Elaine 19/06/2013
Um homem de alma agreste
Esse talvez foi um dos livros mais sinceros que já li. Isto porque o protagonista e narrador, Paulo Honório, desfia sua vida de modo direto e duro, sem se ater a descrições minuciosas. São digressões de um homem forçado a escrever, para quem sabe entender-se.
Depois de tentar construir o livro com uma divisão de trabalho entre ele e seus amigos, o que não traz resultados satisfatórios, Paulo Honório ouve o pio de uma coruja e decide recomeçar a escrita, levado por uma força quase mística.
"Tenciono contar a minha história. Difícil. Talvez deixe de mencionar particularidades úteis, que me pareçam acessórias e dispensáveis.(...) De resto isto vai se arranjando sem nenhuma ordem, como se vê."
(pág. 11 e 12)
Assim, Paulo Honório nos conta sua vida. Ele teve uma infância e adolescência difícil, trabalhando no eito. Seu único desejo era se apossar da fazenda S. Bernardo, o que conseguiu à base de algumas trapaças. Até certa parte do livro, ele narra como conseguiu a fazenda, sua luta para cultivar as terras e as discussões políticas da época.

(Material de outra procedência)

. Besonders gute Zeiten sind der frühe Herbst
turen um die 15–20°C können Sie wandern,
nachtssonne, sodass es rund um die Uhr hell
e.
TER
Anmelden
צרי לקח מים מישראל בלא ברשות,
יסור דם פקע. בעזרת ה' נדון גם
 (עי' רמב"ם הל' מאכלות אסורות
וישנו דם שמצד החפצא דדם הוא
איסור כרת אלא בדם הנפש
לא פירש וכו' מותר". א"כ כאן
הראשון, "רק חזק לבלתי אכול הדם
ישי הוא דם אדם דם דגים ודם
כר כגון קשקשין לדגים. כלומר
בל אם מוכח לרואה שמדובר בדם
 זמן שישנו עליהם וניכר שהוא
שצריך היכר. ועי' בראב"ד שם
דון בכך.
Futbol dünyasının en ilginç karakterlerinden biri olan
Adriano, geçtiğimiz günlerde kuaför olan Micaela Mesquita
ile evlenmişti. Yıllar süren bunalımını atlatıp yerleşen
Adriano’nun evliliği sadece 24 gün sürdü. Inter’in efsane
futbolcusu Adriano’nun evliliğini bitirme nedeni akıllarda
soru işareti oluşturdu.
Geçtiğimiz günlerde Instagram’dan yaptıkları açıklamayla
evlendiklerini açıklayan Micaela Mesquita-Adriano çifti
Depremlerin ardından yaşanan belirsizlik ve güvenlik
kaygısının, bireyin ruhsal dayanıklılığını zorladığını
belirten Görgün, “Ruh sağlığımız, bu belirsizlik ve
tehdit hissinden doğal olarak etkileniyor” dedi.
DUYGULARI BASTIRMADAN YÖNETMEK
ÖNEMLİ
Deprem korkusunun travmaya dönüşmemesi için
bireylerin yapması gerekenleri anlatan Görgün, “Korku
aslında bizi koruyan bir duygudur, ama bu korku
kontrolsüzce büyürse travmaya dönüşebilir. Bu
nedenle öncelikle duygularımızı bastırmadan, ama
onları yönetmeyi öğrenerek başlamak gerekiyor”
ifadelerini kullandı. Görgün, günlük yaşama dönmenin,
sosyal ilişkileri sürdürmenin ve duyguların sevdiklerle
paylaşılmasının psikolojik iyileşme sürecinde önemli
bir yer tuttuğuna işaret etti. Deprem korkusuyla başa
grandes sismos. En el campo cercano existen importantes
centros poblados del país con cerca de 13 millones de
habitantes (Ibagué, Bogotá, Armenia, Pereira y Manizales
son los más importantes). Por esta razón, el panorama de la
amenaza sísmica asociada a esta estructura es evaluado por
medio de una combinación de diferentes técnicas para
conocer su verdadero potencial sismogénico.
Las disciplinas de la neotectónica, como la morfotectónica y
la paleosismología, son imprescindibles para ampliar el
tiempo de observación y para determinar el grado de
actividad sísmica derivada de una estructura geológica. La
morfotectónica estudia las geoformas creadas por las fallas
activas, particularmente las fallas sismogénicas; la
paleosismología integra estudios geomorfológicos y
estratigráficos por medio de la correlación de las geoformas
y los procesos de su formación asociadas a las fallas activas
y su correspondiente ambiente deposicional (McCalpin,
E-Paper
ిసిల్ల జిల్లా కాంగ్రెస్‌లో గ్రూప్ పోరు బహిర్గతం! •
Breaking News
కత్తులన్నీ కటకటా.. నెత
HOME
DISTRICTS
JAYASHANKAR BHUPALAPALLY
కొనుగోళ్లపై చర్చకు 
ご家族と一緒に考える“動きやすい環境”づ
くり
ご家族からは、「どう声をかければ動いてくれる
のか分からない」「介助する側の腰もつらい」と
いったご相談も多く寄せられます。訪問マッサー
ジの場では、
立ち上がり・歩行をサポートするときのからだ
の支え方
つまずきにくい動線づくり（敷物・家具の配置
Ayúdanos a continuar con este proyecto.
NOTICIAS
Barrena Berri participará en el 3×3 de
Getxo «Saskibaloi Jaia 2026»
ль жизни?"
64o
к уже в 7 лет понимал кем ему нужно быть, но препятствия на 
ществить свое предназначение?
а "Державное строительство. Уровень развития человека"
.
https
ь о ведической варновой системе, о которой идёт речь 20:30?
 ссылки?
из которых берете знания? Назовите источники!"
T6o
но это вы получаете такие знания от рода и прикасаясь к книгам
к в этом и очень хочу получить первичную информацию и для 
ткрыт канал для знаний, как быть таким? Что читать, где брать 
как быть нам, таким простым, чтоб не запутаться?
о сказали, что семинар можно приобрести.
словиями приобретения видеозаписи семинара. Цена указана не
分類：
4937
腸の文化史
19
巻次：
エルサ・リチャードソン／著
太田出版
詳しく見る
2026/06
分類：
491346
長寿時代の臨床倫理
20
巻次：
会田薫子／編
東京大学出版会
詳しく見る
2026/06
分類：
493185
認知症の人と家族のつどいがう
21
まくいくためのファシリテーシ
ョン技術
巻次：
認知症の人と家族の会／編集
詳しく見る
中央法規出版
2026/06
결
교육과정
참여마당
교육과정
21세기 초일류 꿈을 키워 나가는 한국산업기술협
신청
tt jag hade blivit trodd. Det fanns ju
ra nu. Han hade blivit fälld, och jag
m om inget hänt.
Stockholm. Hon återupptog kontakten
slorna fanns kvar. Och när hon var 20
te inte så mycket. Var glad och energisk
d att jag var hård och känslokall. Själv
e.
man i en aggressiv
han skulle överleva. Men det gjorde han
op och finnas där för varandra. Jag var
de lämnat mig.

Os personagens secundários aparecem constantemente, mas não têm uma grande importância. A história gira em torno de Paulo Honório, de S. Bernardo e dos pensamentos do protagonista. E, como ele próprio explica, há fatos suprimidos, pois Paulo escreve o que acha interessante.
Na outra parte do livro, conhecemos mais a fundo sua rotina familiar. Paulo casa-se com Madalena, uma professora, com o intuito de formar uma família. Ela, uma mulher inteligente, logo vê as injustiças sofridas pelos empregados da fazenda. Quando Madalena tenta mudar a situação, seu marido não entende. Ele não aceita mudanças, seu meio sempre foi aquele: o patrão sempre pôde tudo. Sua rudeza foi causada pelo ambiente.
Tudo piora ainda mais quando Paulo Honório começa a desconfiar que Madalena o trai. A dúvida (imaginária) passa a atormentar a ambos e as pessoas que os rodeiam. Nesse período nasce seu filho, por quem ele não sente absolutamente nada.
Paulo Honório afasta todos e termina sozinho, o pio da coruja a acompanhá-lo. O retrato que traça de si é triste. A ironia é que ele, que sempre achou os livros desnecessários, escreve para poder acabar com a solidão dos 50 anos. E quando revê sua existência e todos os seus erros, percebe que só restou um vazio.
"O que estou é velho. (...) Cinquenta anos gastos sem objetivo, a maltratar-me e a maltratar os outros. O resultado é que endureci, calejei, e não é um arranhão que penetra esta casca espessa e vem ferir cá dentro a sensibilidade embotada."